Writer Amy Dickinson has found her voice listening to the voices of the women around her.

In her new memoir, The Mighty Queens of Freeville, Dickinson traces her practical sensibility back to Freeville, N.Y. — a town with a population of 458. It's where the author of the syndicated advice column "Ask Amy" grew up, and where she's gone back to be near the women in her family.

"It's one of those little towns that you drive through and you go, 'Oh boy, who lives here?' " says Dickinson, who is also an NPR contributor.

When she's in Freeville, Dickinson has breakfast every Wednesday morning at a diner with all of the women in her life: her mother, her aunts, her sisters and their children when they are in town.

"We see each other virtually every day, and yet we feel the need to get together in a planned schedule," Dickinson tells NPR's Melissa Block. "They can be pretty noisy — there is a lot of interrupting. Everyone gets separate checks, of course, because no one will let anyone pick up the check. The checks are always like $1.10. We always have the same waitress, and we talk over another, we talk about what's going on, we ask a lot of questions, laugh a lot, it's a lot of fun."

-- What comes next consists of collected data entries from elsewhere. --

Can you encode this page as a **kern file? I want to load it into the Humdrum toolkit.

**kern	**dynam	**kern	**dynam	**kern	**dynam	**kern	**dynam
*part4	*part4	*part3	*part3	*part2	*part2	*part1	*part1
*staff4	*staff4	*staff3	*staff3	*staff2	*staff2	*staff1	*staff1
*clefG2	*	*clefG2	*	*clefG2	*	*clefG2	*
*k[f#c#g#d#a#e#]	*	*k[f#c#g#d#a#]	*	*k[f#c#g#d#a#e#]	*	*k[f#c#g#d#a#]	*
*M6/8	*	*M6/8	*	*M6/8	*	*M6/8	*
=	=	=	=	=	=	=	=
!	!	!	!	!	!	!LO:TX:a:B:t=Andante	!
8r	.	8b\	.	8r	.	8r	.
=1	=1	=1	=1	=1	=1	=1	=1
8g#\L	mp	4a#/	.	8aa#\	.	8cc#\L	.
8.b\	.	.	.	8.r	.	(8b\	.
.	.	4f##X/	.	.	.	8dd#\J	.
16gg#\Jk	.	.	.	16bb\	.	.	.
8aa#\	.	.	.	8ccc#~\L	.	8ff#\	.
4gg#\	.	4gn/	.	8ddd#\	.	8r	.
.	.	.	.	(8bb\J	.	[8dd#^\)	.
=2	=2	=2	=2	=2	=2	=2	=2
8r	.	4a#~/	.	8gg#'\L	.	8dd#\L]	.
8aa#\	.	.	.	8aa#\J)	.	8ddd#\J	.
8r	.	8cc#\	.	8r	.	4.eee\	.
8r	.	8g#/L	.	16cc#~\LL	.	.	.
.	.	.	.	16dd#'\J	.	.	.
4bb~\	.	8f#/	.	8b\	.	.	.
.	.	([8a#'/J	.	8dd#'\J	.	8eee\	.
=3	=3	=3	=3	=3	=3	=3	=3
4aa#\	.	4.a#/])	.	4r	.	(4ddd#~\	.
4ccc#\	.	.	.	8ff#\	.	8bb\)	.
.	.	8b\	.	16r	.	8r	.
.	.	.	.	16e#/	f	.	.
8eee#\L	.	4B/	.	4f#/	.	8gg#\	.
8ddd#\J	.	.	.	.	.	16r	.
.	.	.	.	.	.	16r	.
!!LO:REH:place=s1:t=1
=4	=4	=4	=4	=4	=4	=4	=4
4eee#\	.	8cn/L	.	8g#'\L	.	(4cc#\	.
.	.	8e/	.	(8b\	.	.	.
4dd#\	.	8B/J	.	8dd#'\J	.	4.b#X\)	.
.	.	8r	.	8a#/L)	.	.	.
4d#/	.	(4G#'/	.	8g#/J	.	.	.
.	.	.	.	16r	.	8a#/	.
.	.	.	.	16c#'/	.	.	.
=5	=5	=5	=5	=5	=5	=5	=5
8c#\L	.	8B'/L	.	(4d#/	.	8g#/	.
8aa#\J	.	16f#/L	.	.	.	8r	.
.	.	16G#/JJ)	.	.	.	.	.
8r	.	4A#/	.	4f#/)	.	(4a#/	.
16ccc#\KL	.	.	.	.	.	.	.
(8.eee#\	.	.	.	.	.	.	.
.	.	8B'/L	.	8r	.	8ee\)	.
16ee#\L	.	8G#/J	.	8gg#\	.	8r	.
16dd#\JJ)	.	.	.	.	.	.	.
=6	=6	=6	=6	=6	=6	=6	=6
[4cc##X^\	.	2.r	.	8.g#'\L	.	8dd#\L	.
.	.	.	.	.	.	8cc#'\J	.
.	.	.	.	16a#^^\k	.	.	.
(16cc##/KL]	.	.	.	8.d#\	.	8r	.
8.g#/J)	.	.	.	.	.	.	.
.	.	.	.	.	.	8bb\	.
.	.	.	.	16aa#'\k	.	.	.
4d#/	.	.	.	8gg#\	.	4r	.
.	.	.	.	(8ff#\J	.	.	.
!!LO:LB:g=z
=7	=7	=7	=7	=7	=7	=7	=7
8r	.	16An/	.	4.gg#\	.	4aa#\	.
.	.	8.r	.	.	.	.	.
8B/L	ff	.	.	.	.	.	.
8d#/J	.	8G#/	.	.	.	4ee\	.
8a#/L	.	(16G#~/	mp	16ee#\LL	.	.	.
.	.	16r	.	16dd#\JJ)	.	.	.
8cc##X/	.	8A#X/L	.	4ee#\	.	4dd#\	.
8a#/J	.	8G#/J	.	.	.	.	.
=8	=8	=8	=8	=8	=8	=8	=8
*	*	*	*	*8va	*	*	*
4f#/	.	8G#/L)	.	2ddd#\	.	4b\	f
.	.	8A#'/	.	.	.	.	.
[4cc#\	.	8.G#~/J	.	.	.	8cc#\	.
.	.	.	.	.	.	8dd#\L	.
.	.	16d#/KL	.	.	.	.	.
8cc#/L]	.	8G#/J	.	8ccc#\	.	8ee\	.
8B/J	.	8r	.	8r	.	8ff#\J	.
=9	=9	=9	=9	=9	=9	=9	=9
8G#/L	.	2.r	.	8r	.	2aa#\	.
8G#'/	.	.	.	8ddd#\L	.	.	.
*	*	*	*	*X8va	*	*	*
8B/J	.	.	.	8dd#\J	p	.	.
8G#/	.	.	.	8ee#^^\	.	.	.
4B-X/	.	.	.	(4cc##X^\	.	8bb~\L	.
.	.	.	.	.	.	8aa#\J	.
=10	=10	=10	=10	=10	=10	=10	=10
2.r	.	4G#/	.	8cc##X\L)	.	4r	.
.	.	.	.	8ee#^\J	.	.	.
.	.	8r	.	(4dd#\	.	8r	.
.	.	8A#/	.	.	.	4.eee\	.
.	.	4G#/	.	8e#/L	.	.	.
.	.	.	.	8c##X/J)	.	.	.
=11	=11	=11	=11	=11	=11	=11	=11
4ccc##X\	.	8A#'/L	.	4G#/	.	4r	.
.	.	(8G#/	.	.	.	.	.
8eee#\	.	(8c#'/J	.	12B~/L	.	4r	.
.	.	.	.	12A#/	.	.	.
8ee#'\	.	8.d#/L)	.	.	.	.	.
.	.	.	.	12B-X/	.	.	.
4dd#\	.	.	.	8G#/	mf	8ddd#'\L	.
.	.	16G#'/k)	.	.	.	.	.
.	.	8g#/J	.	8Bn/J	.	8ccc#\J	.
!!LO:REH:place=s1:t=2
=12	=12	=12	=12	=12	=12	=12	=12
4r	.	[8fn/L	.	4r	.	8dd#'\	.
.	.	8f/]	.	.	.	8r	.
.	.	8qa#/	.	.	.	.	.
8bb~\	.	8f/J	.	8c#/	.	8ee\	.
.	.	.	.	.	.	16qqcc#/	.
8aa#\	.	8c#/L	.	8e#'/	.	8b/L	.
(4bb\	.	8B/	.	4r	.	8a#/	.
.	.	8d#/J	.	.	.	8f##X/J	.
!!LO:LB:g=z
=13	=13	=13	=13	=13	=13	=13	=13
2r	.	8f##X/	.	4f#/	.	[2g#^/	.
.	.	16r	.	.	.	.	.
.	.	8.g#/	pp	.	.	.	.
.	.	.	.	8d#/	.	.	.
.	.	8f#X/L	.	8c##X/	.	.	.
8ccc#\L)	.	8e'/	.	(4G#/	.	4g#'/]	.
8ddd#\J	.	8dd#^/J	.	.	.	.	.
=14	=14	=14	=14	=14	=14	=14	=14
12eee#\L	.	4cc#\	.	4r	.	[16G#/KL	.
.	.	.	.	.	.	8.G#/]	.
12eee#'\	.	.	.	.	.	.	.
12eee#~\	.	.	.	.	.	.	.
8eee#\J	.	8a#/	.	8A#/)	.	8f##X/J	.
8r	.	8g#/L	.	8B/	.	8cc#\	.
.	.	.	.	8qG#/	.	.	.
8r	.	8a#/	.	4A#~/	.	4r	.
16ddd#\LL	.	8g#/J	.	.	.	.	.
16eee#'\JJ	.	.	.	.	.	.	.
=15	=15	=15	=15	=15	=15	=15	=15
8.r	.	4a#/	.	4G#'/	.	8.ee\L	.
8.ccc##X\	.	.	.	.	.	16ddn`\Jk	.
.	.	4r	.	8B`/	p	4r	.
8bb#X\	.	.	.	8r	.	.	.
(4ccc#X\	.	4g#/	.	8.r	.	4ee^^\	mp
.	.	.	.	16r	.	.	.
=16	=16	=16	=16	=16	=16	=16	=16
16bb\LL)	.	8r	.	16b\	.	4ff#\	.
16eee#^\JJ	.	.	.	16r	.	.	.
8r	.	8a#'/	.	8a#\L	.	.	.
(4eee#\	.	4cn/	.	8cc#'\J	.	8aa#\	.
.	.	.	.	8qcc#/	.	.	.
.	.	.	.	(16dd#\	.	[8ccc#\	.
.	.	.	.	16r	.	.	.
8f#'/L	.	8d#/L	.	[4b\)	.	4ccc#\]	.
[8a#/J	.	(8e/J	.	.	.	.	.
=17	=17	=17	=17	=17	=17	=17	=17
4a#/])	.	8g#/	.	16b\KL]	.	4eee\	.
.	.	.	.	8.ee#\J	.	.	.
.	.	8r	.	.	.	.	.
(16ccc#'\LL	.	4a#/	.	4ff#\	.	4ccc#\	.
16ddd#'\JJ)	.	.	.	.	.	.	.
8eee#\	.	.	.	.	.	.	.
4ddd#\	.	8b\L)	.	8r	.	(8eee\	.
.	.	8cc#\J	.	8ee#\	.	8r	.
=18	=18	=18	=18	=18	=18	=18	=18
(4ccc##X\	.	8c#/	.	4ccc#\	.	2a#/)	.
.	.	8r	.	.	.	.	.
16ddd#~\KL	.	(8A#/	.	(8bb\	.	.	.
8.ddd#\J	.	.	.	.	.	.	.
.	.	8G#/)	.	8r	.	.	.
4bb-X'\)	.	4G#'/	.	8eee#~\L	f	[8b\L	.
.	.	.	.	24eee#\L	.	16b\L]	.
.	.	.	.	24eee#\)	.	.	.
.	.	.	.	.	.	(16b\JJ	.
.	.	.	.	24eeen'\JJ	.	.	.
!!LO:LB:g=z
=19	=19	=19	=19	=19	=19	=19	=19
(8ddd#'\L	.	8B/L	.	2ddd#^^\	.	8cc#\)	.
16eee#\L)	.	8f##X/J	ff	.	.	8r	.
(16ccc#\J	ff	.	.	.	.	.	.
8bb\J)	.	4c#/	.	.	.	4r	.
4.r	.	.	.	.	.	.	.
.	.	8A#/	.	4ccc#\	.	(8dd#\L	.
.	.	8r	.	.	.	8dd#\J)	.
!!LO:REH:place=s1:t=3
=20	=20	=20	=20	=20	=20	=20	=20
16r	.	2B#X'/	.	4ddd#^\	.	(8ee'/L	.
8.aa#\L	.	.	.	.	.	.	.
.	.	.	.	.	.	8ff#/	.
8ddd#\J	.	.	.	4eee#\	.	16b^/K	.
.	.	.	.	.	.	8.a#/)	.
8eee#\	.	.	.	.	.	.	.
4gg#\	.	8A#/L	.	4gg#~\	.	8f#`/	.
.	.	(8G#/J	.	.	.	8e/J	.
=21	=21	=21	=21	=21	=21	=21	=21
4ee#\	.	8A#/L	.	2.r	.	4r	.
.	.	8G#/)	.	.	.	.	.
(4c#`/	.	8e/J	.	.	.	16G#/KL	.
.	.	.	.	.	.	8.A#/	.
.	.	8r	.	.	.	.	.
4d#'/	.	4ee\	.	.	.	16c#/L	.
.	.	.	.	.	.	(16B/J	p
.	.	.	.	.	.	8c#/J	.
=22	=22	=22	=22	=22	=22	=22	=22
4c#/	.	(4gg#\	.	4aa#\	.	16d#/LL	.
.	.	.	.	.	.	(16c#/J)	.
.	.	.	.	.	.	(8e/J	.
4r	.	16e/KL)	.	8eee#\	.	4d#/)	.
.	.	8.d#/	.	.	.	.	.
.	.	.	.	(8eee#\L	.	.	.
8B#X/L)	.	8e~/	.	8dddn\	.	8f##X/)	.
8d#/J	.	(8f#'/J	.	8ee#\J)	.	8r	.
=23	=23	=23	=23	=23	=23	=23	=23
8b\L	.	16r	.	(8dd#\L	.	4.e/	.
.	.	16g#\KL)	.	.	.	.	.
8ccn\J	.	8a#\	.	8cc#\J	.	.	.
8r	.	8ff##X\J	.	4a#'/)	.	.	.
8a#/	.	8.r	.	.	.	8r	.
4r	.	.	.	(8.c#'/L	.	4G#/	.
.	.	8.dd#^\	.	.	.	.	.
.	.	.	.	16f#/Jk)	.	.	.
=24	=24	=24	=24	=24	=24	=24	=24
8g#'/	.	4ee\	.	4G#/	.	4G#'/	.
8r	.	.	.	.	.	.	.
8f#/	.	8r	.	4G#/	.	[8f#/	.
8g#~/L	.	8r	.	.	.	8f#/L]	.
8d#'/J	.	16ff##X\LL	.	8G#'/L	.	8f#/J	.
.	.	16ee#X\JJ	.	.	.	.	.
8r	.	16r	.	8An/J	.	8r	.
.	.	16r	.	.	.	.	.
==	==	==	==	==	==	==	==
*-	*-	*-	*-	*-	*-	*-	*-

And as the youngest, Dickinson has been on the receiving end of advice from all of the women in her family — the women her daughter Emily started calling the "mighty queens."

"In my family, I'm the plankton at the end of the food chain and the advice flows down," Dickinson says.

Dickinson says she particularly learned lessons from her mother, who was a housewife on a dairy farm that was "always on the verge of collapse." She says her mother "excelled at keeping things together."

When Dickinson's father left the family, her mother got a job as a typist at Cornell University's engineering school — her first office job.

"She would come home at night and she would walk in and go lie down on her bed in her coat and put her purse sort of on top of her," Dickinson says. "Just thinking about it, it's the essence of weariness."

Dickinson tells what she calls "the most amazing story" about how one day the deans called her mother into a meeting and said they thought she should go through college and they would help her. At 48 years old, Dickinson's mother went to school to get her undergraduate degree. She went on to get a master's degree in fine arts and then taught at Cornell.

After Dickinson's father left, her mother "simply prevailed," Dickinson writes.

"There's a lot of prevailing in my family. When I think about what's going on right now in the economy, we live in a cynical age, but we really need one another right now," Dickinson says. "We need to remember or learn to just keep going. That's something the women in my life really excelled at. They just prevailed."